Polymerase chain reaction-based method for the diagnosis of PJI began to be used in the past decade. With the high sensitivity and short required time, it has been considered as a reliable and accurate method for detection of PJI [6]. Along with the development of PCR, different PCR assays occurred in recent years, which facilitate clinical diagnosis. There continues to be more published articles regarding the diagnosis of PJI with PCR, however, the sensitivity varies greatly among these studies. In addition, more synovial fluid biomarkers for the diagnosis of PJI have been investigated during the past several years, most of which are also reported to be highly sensitive and specific [7 –9].

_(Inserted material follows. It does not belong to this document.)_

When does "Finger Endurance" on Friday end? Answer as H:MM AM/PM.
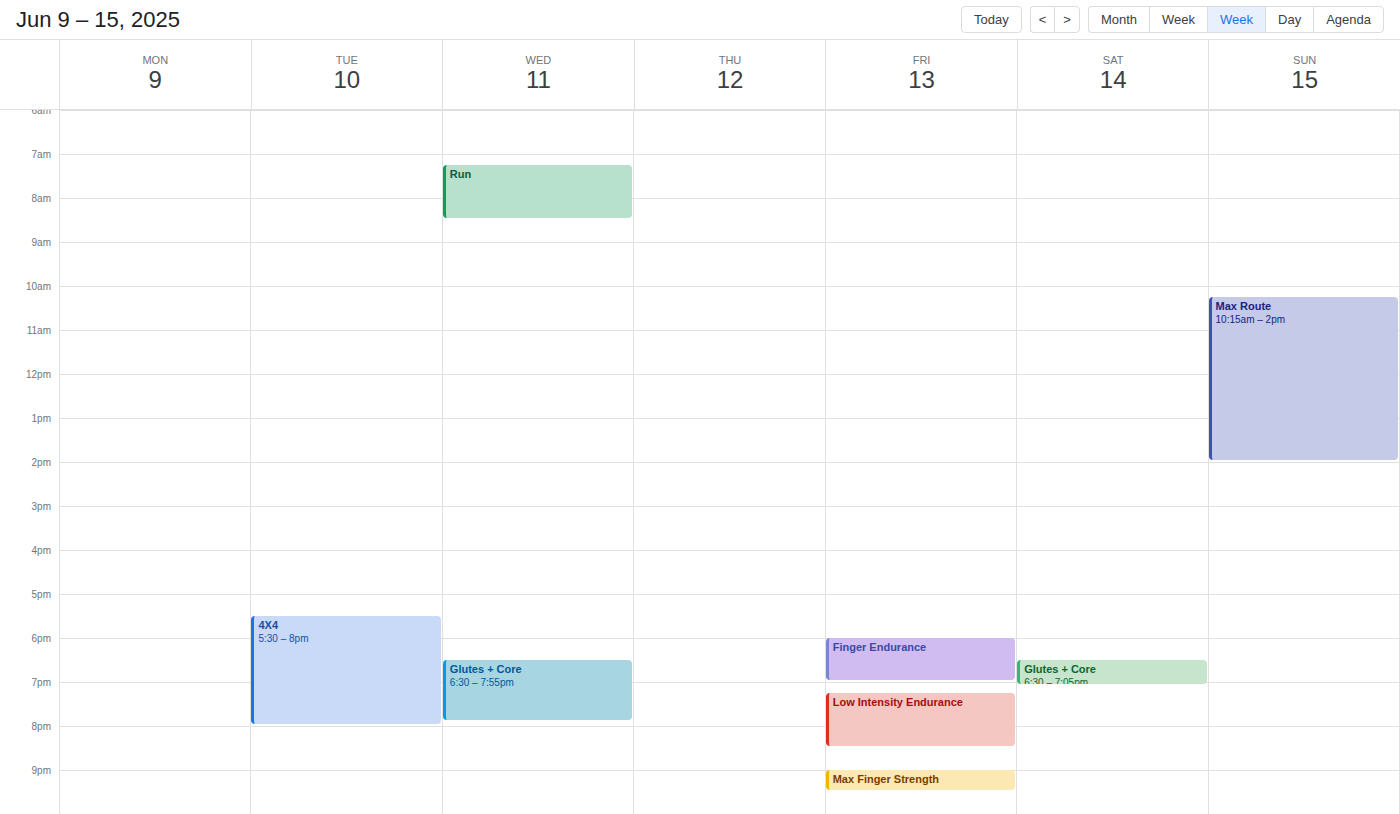
7:00 PM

Qu et al. [6] conducted a meta-analysis of PCR as a diagnostic tool for PJI. The pooled sensitivity was reported to be 0.86 (95% confidence interval [CI]: 0.77–0.92), whereas specificity was 0.91 (95% CI: 0.81–0.96). However, some recent articles have recommended culture instead of PCR because cultures of sonication periprosthetic tissue were more sensitive than PCR [10 –12]. Some authors expressed concern regarding the susceptibility to contamination, labor-intensive DNA extraction, and limited use because of the pathogen panel [13,14]. One investigator reported that PCR did not yield additional information to that of microbiologic cultures [15]. In addition, in previous meta-analyses, there was no gold standard for PJR detection, which is a drawback to assess PCR procedures for diagnostic accuracy. Last, the prospective manner of studies was not clarified in the previous systematic analysis, which might influence the sensitivity.

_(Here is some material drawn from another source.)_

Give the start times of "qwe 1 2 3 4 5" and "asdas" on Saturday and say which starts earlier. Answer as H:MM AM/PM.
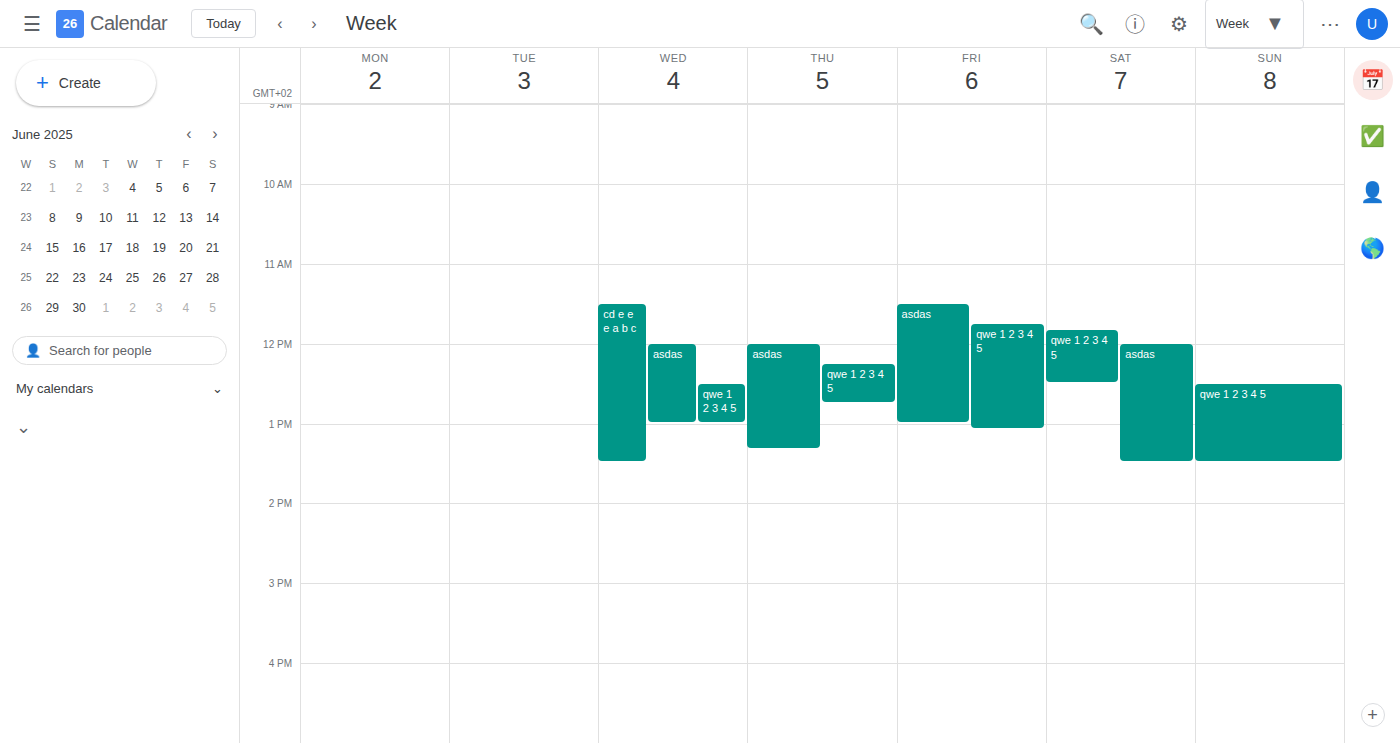
"qwe 1 2 3 4 5" 11:50 AM; "asdas" 12:00 PM.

Thus, we considered it essential to update the diagnostic accuracy of PCR to evaluate its efficiency in the diagnosis of PJI. We onducted a meta-analysis based on articles published from 2013 to May 2017. Our hypothesis was that the pooled sensitivity might be influenced from varied types of novel PCR methods. In addition, we also compared PCR assay with some recently developed synovial fluid biomarkers to provide a better diagnostic panel for PJI.

Methods

The methodological approach to evidence searching and synthesis described in this protocol was based on the Cochrane Collaboration's diagnostic test accuracy method. We adhered strictly to standards of the Preferred Reporting Items for Systematic Reviews and Meta-Analyses (PRISMA) in reporting the findings of this review.

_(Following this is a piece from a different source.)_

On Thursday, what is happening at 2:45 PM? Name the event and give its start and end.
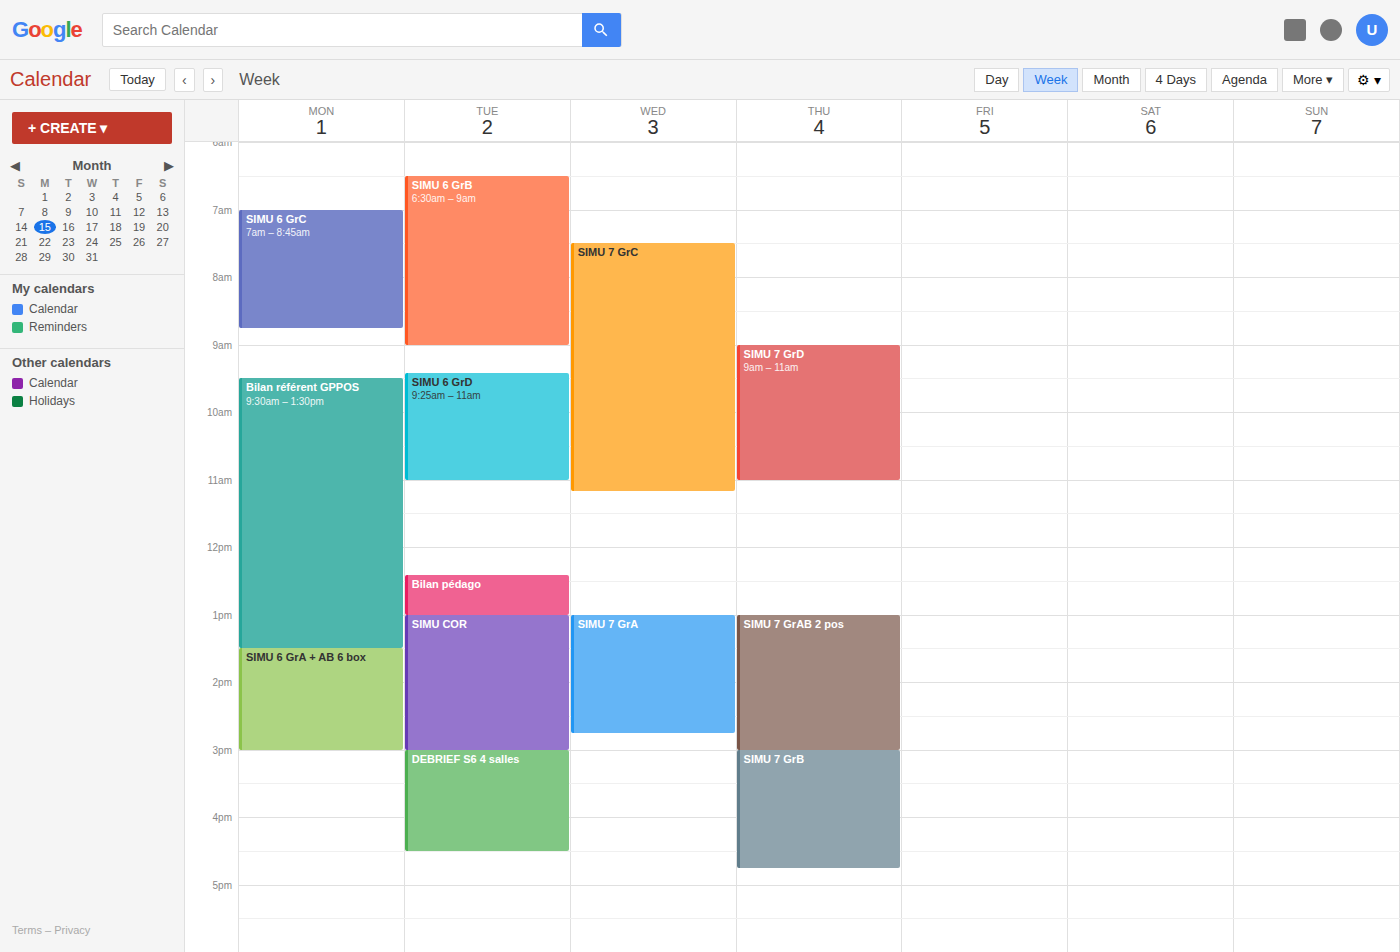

We searched electronic databases including PubMed, Embase, Web of Science, the Cochrane Library, and Science Direct for entries recorded from 2013 to May 2017. The starting date was chosen as 2013 because previous meta-analyses ended by 2012. We used all the newly published articles from 2013 so that the results could represent directly the diagnostic efficiency of newly developed PCR methods. We used keywords or Mesh words as follows: “periprosthetic joint infection” or “prosthesis-related infections” and “PCR” or “polymerase chain reaction” as our target index.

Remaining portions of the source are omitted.